As moedinhas rendiam alguns palitos redondos, enormes. Brancos e vermelhos. Aquelas geladeiras grandes empoeiradas. No cantinho da tampa havia teias de aranha. Uma ou outra barata corria por baixo e na lateral. A gente nem ligava. Saborear um palito era o ápice de uma vontade realizada. De “gente que pode”. Ao menos naquele momento eu experimentava.

Um dia minha irmã me levou à cidade e disse que ia comprar algo diferente. Falou que existia uma novidade, que se chamava “negute”. Termo que ela usou. A gente ia experimentá-la. Num bar, ela comprou dois copinhos. Adorei aquele leite grosso, adocicado. Conheci o iogurte. Mas ela avisou. Só hoje. É muito caro. Era mesmo. Para comprar outro copinho, passaram-se meses. Precisei vender muito vidro. Até render o suficiente de moedinhas.

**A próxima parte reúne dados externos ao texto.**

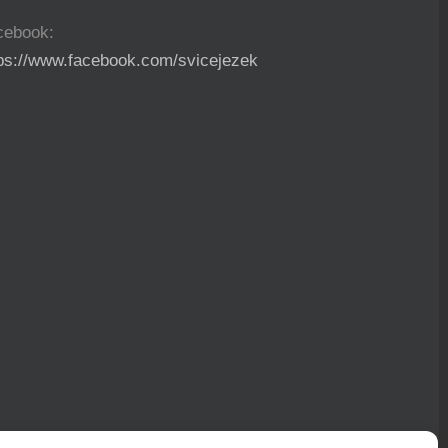
cebook:
tps://www.facebook.com/svicejezek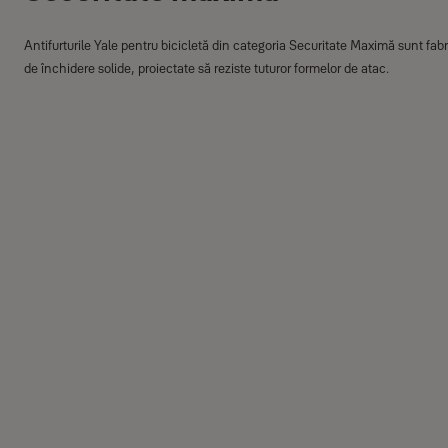
Antifurturile Yale pentru bicicletă din categoria Securitate Maximă sunt fabr
de închidere solide, proiectate să reziste tuturor formelor de atac.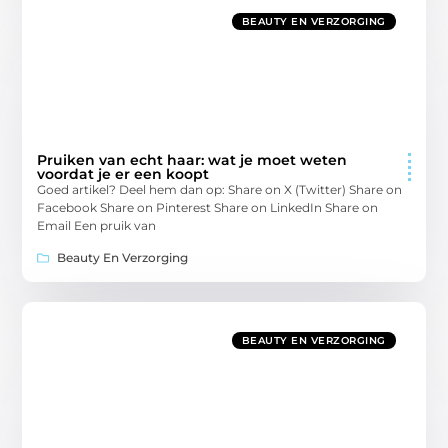
BEAUTY EN VERZORGING
Pruiken van echt haar: wat je moet weten
voordat je er een koopt
Goed artikel? Deel hem dan op: Share on X (Twitter) Share on
Facebook Share on Pinterest Share on LinkedIn Share on
Email Een pruik van
Beauty En Verzorging
BEAUTY EN VERZORGING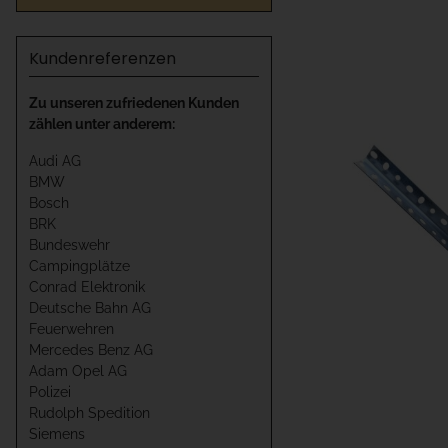
Kundenreferenzen
Zu unseren zufriedenen Kunden
zählen unter anderem:
Audi AG
BMW
Bosch
BRK
Bundeswehr
Campingplätze
Conrad Elektronik
Deutsche Bahn AG
Feuerwehren
Mercedes Benz AG
Adam Opel AG
Polizei
Rudolph Spedition
Siemens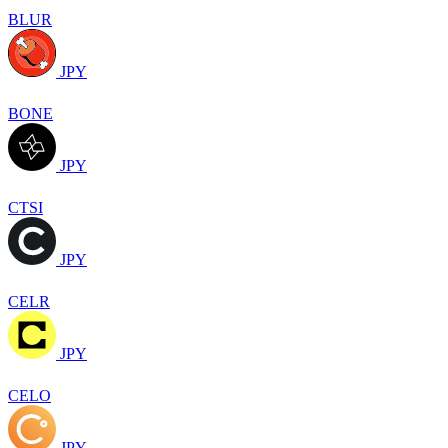
BLUR
JPY
BONE
JPY
CTSI
JPY
CELR
JPY
CELO
JPY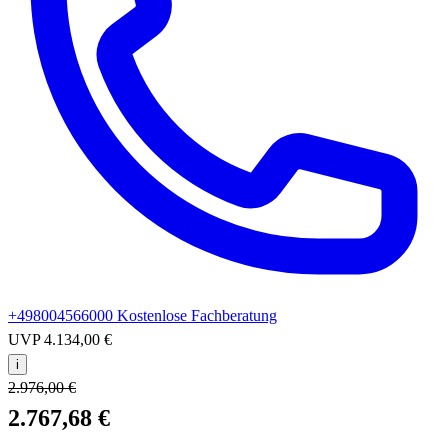
+498004566000
Kostenlose Fachberatung
UVP
4.134,00 €
i
2.976,00 €
2.767,68 €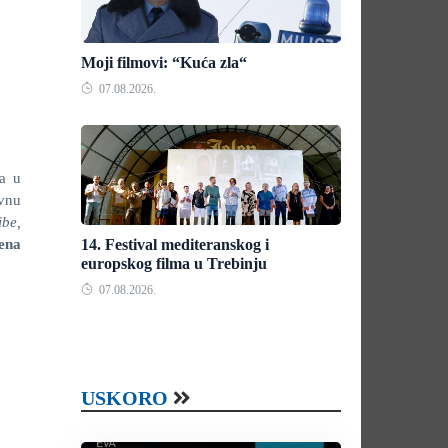
Moji filmovi: “Kuća zla“
07.08.2026.
a u
avnu
ibe
,
ena
14. Festival mediteranskog i
europskog filma u Trebinju
07.08.2026.
USKORO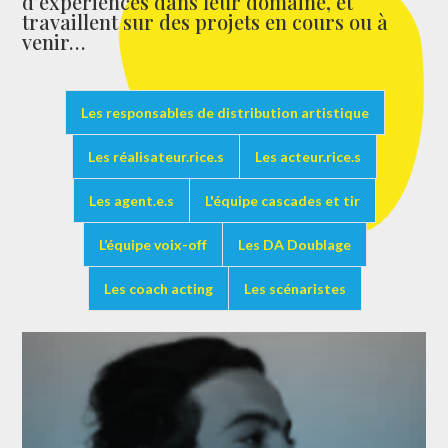
d’expériences dans leur domaine, et
travaillent sur des projets en cours ou à
venir…
Les responsables de distribution artistique
Les réalisateur.rice.s
Les acteur.rice.s
Les agent.e.s
L'équipe cascades et tir
L’équipe voix-off
Les DA Doublage
Les coach acting
Les scénaristes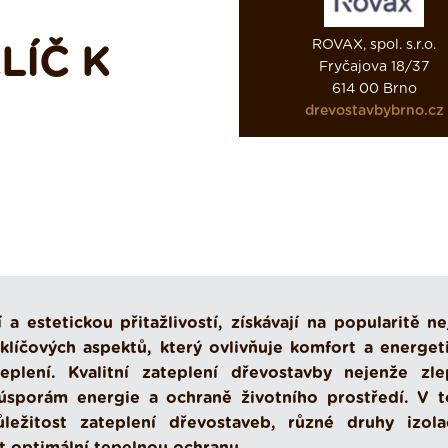
ROVAX, spol. s.r.o.
LÍČ K
Fryčajova 18/37
614 00 Brno
drevostavbybrno.cz
 estetickou přitažlivostí, získávají na popularitě ne
klíčových aspektů, který ovlivňuje komfort a energet
eplení. Kvalitní zateplení dřevostavby nejenže zle
 úsporám energie a ochraně životního prostředí. V 
žitost zateplení dřevostaveb, různé druhy izola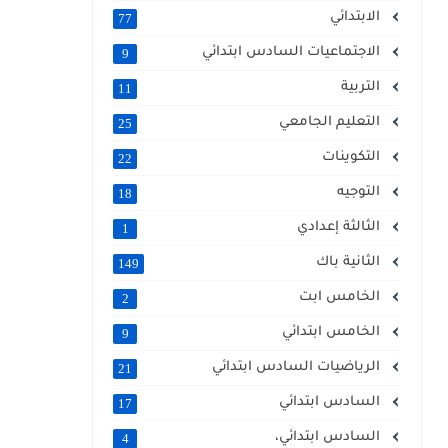
الابتدائي
77
الاجتماعيات السادس ابتدائي
9
التربية
11
التعليم الجامعي
25
التكوينات
22
التوجيه
18
الثالثة إعدادي
1
الثانية باك
149
الخامس ابت
2
الخامس ابتدائي
9
الرياضيات السادس ابتدائي
21
السادس ابتدائي
17
السادس ابتدائي،
4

Leite de pacote. Um dia meu irmão chegou da cidade com um pacotinho de leite embrulhado. Ficamos abismados com aquilo. Até um vizinho veio ver a novidade. Aquele bando de gente envolta para assistir à abertura do saquinho de leite. Minha mãe pegou uma xícara. Com o canivete, o pai cortou uma das pontinhas do pacote. Serviu-a. Ela enrugou a testa, fez eco e cuspiu. O leite azedara. Meu irmão andara quase a tarde toda com o pacote embaixo do braço. No sol.

Por muito tempo, o leite em saquinho ficou entre aqueles itens para “gente que pode”. Pagar uma fortuna nesse troço para azedar. Renegou meu pai. Meu irmão nunca mais quis saber da novidade. Mas leite a gente tinha. Uma vaca fornecia o precioso líquido, que eu bebia logo cedo, misturado a uma colher de cachaça.

Tempos que vivíamos numa espécie de equilíbrio entre aquilo que podíamos e aquilo que só era possível para “gente que pode”. Tais gentes viviam ali perto, mas ao mesmo tempo estavam no andar de cima. Pobres mortais. Éramos gentes que não podiam. Atentos aos causos do meu pai. Não raro, ele se referia a um fulano. Aquele. “Gente que pode”. Alertava.


(*) Donizete Oliveira, jornalista e historiador.